Elisabeth’s Practitioner’s Story
The path is made by walking it!
Before you read this story, I invite you to pause. Remember, it is just a story, just like any story. You could be reading your story. Maybe, write your own story, the one which you have been telling others and yourself all these years. Write your story down. Notice how you write it, depending on who is going to read it. Take a highlighter and mark your lessons. Realize, this is history. Right this very moment you are creating a new story, consciously or unconsciously: your life story. Do you have the courage to create your story moment by moment, new, fresh; responding to life as it is showing up right now? A story that resonates with your deepest being, taking full responsibility for your actions, thoughts and words? Be honest, are you maturing and growing, or just replaying old records, over and over again?
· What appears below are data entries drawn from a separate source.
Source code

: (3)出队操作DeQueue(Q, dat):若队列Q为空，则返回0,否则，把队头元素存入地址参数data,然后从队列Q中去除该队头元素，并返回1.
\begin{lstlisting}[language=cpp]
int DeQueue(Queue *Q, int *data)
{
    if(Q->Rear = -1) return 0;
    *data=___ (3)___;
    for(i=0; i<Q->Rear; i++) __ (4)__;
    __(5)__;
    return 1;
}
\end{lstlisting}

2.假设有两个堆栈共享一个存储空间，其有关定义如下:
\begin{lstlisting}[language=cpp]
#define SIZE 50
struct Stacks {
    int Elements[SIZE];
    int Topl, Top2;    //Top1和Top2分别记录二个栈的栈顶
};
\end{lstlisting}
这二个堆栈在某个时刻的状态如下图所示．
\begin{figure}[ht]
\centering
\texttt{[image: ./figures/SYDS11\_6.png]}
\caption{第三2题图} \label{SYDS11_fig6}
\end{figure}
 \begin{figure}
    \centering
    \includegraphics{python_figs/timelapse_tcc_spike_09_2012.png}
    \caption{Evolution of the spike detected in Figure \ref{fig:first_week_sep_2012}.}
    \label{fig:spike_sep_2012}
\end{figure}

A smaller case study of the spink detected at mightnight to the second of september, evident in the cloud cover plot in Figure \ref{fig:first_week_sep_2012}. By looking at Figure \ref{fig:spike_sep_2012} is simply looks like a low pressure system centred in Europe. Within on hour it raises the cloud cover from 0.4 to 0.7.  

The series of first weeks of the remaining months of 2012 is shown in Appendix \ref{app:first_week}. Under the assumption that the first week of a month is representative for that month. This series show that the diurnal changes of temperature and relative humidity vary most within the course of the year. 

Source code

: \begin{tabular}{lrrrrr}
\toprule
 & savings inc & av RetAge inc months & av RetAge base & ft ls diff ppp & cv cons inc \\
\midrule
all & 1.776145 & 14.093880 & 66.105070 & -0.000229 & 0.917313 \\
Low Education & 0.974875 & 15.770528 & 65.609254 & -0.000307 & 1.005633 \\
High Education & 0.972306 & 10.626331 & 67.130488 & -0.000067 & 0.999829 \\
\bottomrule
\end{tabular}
Yet, since everyone likes stories, here you go:
In my young adult life, I studied education, with an emphasis on childhood development. This was against the wishes and advice of a nun, Schwester Demut. Her name translates to humility, she taught math and thought I had a brain for logic and numbers. I don’t really care for numbers very much but I think she recognized a capability of common sense and therefore didn’t hold me accountable to memorization, as long as I could figure out the answers, in whatever way. Without her knowing she introduced me to a concept, that there are infinite ways to come to the “right” answer. I have to admit, she was very disappointed in me choosing a path of education. This was in Germany, where early childhood development is considered the cornerstone of ones success in life! Little did I know, this was going to be an in-depth study of each phase of growing-up and its effect on adult life and society. Learning in depth what care and support and attention a developing child needs from the time it is born into this world. I studied what the appropriate care, play, guidance, art, independence, freedom, belonging, relationship-building, expression in speech and gestures could provide to not only the individual but to create a caring, responsible, free and loving society. I was very intrigued by psychology at that point in my life (and continue to study psychology to this day), yet I abandoned the formal study after my degree in education and social work, since I was disappointed by the teachers and psychologists who talked, yet didn’t walk their talk themselves. I wanted to use my hands; so, I embarked on a hand-weaving apprenticeship to feed my hands their need to create. This journeymen degree opened the door to work at the U.S. Armed Forces Recreation and Arts Center in my hometown of Garmisch-Partenkirchen. There I taught textiles, from weaving, spinning, dying, and knitting to painting on silk to spouses of soldiers who were on leave, at that time often from Vietnam. Without the official title and job description, I practiced psychotherapy, while working with yarn, following the thread to unravel postwar anxieties in soldiers and their families.
After moving to the United States, I practiced my knowledge of early child development with my two sons. I used my love for skiing to work with inner city kids, designed a recreation program for the elderly and kept my studies up in psychology, always applying it to everyday life, trying to understand the new culture. I also developed a regular yoga practice to support my body, so it could keep up with all the demands I put on it. During my yoga teachers’ training I was introduced to the chakra energies and had this strong feeling that this is the key to bringing it all together. I studied with Anodea Judith the Psychology of the chakras. Yes! All my lifelong learning, which seemed sort of disconnected and without a specific goal, made sense all of a sudden. The puzzle pieces fell into place. I had a strong desire to share this experience and Mountain Meditation on KPCW was my first outlet. At the same time my private practice was growing based out of my home studio.
My mission is to share this knowledge, to help fellow human beings on their journey. I am continuously learning through my students what it means to be fully alive and aware in every moment, and staying true to myself. Sitting in silence, becoming conscious of the habitual movements in our minds, emotions and bodies has been a cornerstone of my practice and always returning to center while being present to the moment as it appears. I use movement, meditation, and self-inquiry/focusing in my work which often enables each individual to make the changes needed, uniquely for them to truly feel alive.